'''
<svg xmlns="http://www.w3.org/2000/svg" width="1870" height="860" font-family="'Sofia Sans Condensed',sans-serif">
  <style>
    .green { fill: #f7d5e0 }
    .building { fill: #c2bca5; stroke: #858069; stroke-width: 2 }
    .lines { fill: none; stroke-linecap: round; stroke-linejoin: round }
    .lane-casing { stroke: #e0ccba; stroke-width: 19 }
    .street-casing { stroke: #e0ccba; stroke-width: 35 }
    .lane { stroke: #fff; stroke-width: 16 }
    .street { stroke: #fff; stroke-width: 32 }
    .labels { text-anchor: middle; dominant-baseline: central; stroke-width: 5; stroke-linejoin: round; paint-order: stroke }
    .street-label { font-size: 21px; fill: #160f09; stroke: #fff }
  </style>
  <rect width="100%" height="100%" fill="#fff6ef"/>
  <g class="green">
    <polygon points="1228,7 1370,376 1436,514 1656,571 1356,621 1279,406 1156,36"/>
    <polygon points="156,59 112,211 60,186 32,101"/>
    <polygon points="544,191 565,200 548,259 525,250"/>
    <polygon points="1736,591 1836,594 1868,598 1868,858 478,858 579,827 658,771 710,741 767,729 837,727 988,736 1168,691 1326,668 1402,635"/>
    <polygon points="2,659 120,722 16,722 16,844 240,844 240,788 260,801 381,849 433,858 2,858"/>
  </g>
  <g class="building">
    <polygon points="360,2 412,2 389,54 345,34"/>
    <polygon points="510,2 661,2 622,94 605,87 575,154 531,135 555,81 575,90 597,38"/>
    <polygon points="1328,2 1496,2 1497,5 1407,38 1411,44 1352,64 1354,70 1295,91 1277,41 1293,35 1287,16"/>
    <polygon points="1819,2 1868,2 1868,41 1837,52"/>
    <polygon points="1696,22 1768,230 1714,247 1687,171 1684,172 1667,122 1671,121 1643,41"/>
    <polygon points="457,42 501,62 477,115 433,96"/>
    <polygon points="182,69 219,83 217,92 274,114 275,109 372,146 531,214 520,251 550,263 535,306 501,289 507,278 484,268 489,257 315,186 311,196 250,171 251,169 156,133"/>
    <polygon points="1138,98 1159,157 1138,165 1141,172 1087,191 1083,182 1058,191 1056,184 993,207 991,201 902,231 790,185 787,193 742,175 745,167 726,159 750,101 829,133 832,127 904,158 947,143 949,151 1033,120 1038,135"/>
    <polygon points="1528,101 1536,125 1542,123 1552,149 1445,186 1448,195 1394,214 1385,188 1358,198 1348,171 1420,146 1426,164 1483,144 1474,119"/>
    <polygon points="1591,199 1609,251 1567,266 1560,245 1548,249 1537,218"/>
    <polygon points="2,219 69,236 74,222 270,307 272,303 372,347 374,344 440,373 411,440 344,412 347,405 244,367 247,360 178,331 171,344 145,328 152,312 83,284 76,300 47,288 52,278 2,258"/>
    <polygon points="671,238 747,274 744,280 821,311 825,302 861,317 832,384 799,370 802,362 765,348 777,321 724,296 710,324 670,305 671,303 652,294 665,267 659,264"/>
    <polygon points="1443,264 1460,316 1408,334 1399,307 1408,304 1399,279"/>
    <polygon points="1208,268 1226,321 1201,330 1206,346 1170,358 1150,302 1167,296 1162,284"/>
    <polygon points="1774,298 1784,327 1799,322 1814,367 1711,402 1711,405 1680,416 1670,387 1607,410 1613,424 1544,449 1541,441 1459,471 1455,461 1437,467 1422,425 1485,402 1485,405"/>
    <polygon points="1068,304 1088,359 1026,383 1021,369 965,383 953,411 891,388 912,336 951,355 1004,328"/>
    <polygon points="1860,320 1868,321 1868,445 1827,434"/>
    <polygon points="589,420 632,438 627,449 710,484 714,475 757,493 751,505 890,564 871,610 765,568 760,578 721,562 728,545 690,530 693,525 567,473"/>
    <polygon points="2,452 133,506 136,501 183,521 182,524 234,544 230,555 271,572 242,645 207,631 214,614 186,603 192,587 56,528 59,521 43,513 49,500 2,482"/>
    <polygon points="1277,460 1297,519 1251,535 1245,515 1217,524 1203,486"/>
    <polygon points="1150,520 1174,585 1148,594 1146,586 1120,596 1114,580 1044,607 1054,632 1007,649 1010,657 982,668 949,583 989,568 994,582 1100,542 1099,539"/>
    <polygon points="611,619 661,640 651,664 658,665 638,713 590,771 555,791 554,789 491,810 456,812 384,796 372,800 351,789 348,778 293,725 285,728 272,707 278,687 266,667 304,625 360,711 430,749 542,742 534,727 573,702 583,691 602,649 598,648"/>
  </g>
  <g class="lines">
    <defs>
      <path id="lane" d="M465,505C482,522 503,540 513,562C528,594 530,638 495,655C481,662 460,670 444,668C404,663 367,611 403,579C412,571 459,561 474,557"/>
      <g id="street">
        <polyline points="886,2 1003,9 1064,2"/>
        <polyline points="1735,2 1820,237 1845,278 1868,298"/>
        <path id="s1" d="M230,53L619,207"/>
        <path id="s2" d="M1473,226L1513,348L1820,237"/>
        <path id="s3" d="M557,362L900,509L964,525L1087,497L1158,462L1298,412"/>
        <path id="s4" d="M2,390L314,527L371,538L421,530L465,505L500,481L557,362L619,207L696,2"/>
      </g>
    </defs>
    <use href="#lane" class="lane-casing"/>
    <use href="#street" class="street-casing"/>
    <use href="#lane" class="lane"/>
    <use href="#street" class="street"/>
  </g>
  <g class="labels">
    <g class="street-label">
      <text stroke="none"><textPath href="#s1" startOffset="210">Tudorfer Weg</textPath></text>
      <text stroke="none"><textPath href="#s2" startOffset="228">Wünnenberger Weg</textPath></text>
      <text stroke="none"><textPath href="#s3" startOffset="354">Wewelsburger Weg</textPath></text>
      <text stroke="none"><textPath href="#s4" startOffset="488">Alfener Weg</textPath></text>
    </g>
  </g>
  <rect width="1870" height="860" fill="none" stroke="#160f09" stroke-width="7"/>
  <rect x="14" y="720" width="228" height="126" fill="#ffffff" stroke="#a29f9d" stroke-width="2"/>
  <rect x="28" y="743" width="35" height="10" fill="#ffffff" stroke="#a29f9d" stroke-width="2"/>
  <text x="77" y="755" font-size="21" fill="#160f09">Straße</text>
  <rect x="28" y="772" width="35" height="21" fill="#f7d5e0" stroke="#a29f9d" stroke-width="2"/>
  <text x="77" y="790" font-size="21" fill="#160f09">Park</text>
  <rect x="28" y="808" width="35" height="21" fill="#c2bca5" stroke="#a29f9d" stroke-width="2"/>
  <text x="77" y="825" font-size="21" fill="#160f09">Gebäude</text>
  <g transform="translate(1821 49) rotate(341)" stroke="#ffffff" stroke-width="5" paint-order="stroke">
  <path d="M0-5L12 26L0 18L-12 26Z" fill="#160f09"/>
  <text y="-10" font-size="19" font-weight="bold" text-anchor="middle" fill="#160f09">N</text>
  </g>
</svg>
'''
**Exercise brief:** Copy the full listing word for word.

**Final answer:**
<svg xmlns="http://www.w3.org/2000/svg" width="1870" height="860" font-family="'Sofia Sans Condensed',sans-serif">
  <style>
    .green { fill: #f7d5e0 }
    .building { fill: #c2bca5; stroke: #858069; stroke-width: 2 }
    .lines { fill: none; stroke-linecap: round; stroke-linejoin: round }
    .lane-casing { stroke: #e0ccba; stroke-width: 19 }
    .street-casing { stroke: #e0ccba; stroke-width: 35 }
    .lane { stroke: #fff; stroke-width: 16 }
    .street { stroke: #fff; stroke-width: 32 }
    .labels { text-anchor: middle; dominant-baseline: central; stroke-width: 5; stroke-linejoin: round; paint-order: stroke }
    .street-label { font-size: 21px; fill: #160f09; stroke: #fff }
  </style>
  <rect width="100%" height="100%" fill="#fff6ef"/>
  <g class="green">
    <polygon points="1228,7 1370,376 1436,514 1656,571 1356,621 1279,406 1156,36"/>
    <polygon points="156,59 112,211 60,186 32,101"/>
    <polygon points="544,191 565,200 548,259 525,250"/>
    <polygon points="1736,591 1836,594 1868,598 1868,858 478,858 579,827 658,771 710,741 767,729 837,727 988,736 1168,691 1326,668 1402,635"/>
    <polygon points="2,659 120,722 16,722 16,844 240,844 240,788 260,801 381,849 433,858 2,858"/>
  </g>
  <g class="building">
    <polygon points="360,2 412,2 389,54 345,34"/>
    <polygon points="510,2 661,2 622,94 605,87 575,154 531,135 555,81 575,90 597,38"/>
    <polygon points="1328,2 1496,2 1497,5 1407,38 1411,44 1352,64 1354,70 1295,91 1277,41 1293,35 1287,16"/>
    <polygon points="1819,2 1868,2 1868,41 1837,52"/>
    <polygon points="1696,22 1768,230 1714,247 1687,171 1684,172 1667,122 1671,121 1643,41"/>
    <polygon points="457,42 501,62 477,115 433,96"/>
    <polygon points="182,69 219,83 217,92 274,114 275,109 372,146 531,214 520,251 550,263 535,306 501,289 507,278 484,268 489,257 315,186 311,196 250,171 251,169 156,133"/>
    <polygon points="1138,98 1159,157 1138,165 1141,172 1087,191 1083,182 1058,191 1056,184 993,207 991,201 902,231 790,185 787,193 742,175 745,167 726,159 750,101 829,133 832,127 904,158 947,143 949,151 1033,120 1038,135"/>
    <polygon points="1528,101 1536,125 1542,123 1552,149 1445,186 1448,195 1394,214 1385,188 1358,198 1348,171 1420,146 1426,164 1483,144 1474,119"/>
    <polygon points="1591,199 1609,251 1567,266 1560,245 1548,249 1537,218"/>
    <polygon points="2,219 69,236 74,222 270,307 272,303 372,347 374,344 440,373 411,440 344,412 347,405 244,367 247,360 178,331 171,344 145,328 152,312 83,284 76,300 47,288 52,278 2,258"/>
    <polygon points="671,238 747,274 744,280 821,311 825,302 861,317 832,384 799,370 802,362 765,348 777,321 724,296 710,324 670,305 671,303 652,294 665,267 659,264"/>
    <polygon points="1443,264 1460,316 1408,334 1399,307 1408,304 1399,279"/>
    <polygon points="1208,268 1226,321 1201,330 1206,346 1170,358 1150,302 1167,296 1162,284"/>
    <polygon points="1774,298 1784,327 1799,322 1814,367 1711,402 1711,405 1680,416 1670,387 1607,410 1613,424 1544,449 1541,441 1459,471 1455,461 1437,467 1422,425 1485,402 1485,405"/>
    <polygon points="1068,304 1088,359 1026,383 1021,369 965,383 953,411 891,388 912,336 951,355 1004,328"/>
    <polygon points="1860,320 1868,321 1868,445 1827,434"/>
    <polygon points="589,420 632,438 627,449 710,484 714,475 757,493 751,505 890,564 871,610 765,568 760,578 721,562 728,545 690,530 693,525 567,473"/>
    <polygon points="2,452 133,506 136,501 183,521 182,524 234,544 230,555 271,572 242,645 207,631 214,614 186,603 192,587 56,528 59,521 43,513 49,500 2,482"/>
    <polygon points="1277,460 1297,519 1251,535 1245,515 1217,524 1203,486"/>
    <polygon points="1150,520 1174,585 1148,594 1146,586 1120,596 1114,580 1044,607 1054,632 1007,649 1010,657 982,668 949,583 989,568 994,582 1100,542 1099,539"/>
    <polygon points="611,619 661,640 651,664 658,665 638,713 590,771 555,791 554,789 491,810 456,812 384,796 372,800 351,789 348,778 293,725 285,728 272,707 278,687 266,667 304,625 360,711 430,749 542,742 534,727 573,702 583,691 602,649 598,648"/>
  </g>
  <g class="lines">
    <defs>
      <path id="lane" d="M465,505C482,522 503,540 513,562C528,594 530,638 495,655C481,662 460,670 444,668C404,663 367,611 403,579C412,571 459,561 474,557"/>
      <g id="street">
        <polyline points="886,2 1003,9 1064,2"/>
        <polyline points="1735,2 1820,237 1845,278 1868,298"/>
        <path id="s1" d="M230,53L619,207"/>
        <path id="s2" d="M1473,226L1513,348L1820,237"/>
        <path id="s3" d="M557,362L900,509L964,525L1087,497L1158,462L1298,412"/>
        <path id="s4" d="M2,390L314,527L371,538L421,530L465,505L500,481L557,362L619,207L696,2"/>
      </g>
    </defs>
    <use href="#lane" class="lane-casing"/>
    <use href="#street" class="street-casing"/>
    <use href="#lane" class="lane"/>
    <use href="#street" class="street"/>
  </g>
  <g class="labels">
    <g class="street-label">
      <text stroke="none"><textPath href="#s1" startOffset="210">Tudorfer Weg</textPath></text>
      <text stroke="none"><textPath href="#s2" startOffset="228">Wünnenberger Weg</textPath></text>
      <text stroke="none"><textPath href="#s3" startOffset="354">Wewelsburger Weg</textPath></text>
      <text stroke="none"><textPath href="#s4" startOffset="488">Alfener Weg</textPath></text>
    </g>
  </g>
  <rect width="1870" height="860" fill="none" stroke="#160f09" stroke-width="7"/>
  <rect x="14" y="720" width="228" height="126" fill="#ffffff" stroke="#a29f9d" stroke-width="2"/>
  <rect x="28" y="743" width="35" height="10" fill="#ffffff" stroke="#a29f9d" stroke-width="2"/>
  <text x="77" y="755" font-size="21" fill="#160f09">Straße</text>
  <rect x="28" y="772" width="35" height="21" fill="#f7d5e0" stroke="#a29f9d" stroke-width="2"/>
  <text x="77" y="790" font-size="21" fill="#160f09">Park</text>
  <rect x="28" y="808" width="35" height="21" fill="#c2bca5" stroke="#a29f9d" stroke-width="2"/>
  <text x="77" y="825" font-size="21" fill="#160f09">Gebäude</text>
  <g transform="translate(1821 49) rotate(341)" stroke="#ffffff" stroke-width="5" paint-order="stroke">
  <path d="M0-5L12 26L0 18L-12 26Z" fill="#160f09"/>
  <text y="-10" font-size="19" font-weight="bold" text-anchor="middle" fill="#160f09">N</text>
  </g>
</svg>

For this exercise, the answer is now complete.